** Information given follows **
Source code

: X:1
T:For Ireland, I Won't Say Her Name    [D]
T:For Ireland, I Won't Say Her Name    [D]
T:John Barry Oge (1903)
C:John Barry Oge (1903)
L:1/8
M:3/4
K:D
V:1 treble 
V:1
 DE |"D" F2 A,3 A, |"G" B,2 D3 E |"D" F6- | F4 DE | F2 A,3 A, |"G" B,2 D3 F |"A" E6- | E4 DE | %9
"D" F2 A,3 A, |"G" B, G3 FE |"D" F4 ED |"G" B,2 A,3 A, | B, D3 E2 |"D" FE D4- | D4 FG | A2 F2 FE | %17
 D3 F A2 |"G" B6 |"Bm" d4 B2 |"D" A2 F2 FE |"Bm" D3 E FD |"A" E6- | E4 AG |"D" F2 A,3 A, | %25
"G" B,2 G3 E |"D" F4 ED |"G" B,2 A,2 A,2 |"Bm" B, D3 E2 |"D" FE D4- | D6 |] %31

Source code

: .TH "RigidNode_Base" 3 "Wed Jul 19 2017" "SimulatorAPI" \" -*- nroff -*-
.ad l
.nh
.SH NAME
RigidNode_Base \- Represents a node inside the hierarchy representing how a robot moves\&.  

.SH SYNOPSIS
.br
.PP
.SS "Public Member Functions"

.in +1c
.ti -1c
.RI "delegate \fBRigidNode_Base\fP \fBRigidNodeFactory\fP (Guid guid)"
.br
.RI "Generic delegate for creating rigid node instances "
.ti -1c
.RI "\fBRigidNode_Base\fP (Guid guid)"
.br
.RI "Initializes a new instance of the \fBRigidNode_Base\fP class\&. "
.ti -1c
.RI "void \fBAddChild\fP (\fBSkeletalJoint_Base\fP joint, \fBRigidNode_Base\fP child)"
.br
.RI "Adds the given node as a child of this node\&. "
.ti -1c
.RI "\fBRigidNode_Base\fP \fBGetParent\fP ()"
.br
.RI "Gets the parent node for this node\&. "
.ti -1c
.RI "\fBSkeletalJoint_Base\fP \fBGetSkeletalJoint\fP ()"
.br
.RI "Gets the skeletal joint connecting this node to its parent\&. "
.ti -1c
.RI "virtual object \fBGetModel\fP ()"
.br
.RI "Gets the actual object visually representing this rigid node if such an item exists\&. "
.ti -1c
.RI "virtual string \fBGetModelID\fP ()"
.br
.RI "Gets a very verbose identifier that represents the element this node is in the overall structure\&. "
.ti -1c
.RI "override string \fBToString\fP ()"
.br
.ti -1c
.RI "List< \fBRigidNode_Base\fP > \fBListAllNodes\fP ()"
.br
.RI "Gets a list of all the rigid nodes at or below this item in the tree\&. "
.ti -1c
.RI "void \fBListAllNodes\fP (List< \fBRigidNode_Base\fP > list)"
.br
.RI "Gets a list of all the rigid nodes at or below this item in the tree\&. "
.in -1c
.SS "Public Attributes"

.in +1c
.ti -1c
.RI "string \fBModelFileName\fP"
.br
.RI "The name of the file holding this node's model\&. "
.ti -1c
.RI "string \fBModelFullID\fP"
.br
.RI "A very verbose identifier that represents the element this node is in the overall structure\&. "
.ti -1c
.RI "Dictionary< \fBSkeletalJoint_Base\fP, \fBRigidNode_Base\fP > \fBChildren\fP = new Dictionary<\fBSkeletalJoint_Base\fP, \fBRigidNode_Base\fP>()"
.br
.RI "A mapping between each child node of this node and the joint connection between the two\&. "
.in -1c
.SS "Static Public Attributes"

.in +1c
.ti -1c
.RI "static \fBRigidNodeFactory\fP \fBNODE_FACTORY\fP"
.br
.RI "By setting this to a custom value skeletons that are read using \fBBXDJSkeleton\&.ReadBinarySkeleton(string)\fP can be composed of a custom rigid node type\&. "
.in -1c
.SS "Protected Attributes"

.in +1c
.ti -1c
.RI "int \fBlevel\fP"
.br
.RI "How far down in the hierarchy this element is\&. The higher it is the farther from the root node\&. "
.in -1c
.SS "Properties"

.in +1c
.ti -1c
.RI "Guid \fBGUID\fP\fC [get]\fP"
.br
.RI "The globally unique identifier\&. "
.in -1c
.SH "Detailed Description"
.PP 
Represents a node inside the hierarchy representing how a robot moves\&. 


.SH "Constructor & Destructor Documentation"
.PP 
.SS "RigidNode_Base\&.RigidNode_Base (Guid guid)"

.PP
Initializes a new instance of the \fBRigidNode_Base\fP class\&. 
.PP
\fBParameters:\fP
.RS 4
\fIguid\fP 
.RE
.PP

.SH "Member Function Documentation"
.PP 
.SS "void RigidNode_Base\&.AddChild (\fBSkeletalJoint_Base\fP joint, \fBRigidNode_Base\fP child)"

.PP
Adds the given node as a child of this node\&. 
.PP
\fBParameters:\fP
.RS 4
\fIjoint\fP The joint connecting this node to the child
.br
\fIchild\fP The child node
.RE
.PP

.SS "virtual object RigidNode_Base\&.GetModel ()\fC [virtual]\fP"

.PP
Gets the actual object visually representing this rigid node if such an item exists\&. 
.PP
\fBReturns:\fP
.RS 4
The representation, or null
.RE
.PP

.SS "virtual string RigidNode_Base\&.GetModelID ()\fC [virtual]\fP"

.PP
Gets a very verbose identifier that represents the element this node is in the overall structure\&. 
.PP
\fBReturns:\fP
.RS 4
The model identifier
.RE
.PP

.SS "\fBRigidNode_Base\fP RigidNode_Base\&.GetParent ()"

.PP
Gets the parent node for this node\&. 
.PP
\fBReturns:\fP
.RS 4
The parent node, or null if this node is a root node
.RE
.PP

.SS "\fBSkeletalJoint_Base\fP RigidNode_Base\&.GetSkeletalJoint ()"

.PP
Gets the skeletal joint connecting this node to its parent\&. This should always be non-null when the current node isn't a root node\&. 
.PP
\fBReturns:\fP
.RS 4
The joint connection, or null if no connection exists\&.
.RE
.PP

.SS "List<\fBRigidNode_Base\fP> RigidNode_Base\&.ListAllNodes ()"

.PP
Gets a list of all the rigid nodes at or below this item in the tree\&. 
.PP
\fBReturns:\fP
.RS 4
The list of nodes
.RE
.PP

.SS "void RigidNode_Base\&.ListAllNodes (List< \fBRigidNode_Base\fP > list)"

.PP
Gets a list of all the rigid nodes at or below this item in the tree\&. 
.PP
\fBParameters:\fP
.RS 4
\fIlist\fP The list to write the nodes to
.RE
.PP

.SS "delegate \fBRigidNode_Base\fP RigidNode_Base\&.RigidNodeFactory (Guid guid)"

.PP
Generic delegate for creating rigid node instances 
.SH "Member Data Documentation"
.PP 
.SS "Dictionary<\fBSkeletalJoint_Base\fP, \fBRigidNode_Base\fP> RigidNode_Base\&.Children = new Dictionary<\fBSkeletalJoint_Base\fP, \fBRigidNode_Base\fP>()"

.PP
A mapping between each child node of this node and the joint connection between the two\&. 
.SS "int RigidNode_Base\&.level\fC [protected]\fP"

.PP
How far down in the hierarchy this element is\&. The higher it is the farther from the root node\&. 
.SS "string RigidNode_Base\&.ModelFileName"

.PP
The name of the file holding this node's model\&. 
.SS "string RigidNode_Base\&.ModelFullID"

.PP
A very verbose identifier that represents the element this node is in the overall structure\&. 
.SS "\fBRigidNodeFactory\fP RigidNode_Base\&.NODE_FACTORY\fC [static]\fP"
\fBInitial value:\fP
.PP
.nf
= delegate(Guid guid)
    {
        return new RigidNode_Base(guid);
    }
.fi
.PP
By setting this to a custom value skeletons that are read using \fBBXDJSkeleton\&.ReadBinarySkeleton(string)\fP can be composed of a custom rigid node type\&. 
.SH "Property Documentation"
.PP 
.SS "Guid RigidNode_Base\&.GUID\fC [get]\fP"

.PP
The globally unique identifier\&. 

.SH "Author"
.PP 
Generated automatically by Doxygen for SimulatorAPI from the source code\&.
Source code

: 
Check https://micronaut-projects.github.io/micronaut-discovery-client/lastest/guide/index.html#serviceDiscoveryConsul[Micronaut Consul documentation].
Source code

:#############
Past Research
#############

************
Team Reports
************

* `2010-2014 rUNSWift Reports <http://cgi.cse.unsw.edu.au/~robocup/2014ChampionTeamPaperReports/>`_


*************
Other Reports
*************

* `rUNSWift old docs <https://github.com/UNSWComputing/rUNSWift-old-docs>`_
** End of Information given **
- [Exercise aim]
When a line in the records holds the string "SimulatorAPI", copy that line.

- [Task output]
: .TH "RigidNode_Base" 3 "Wed Jul 19 2017" "SimulatorAPI" \" -*- nroff -*-
Generated automatically by Doxygen for SimulatorAPI from the source code\&.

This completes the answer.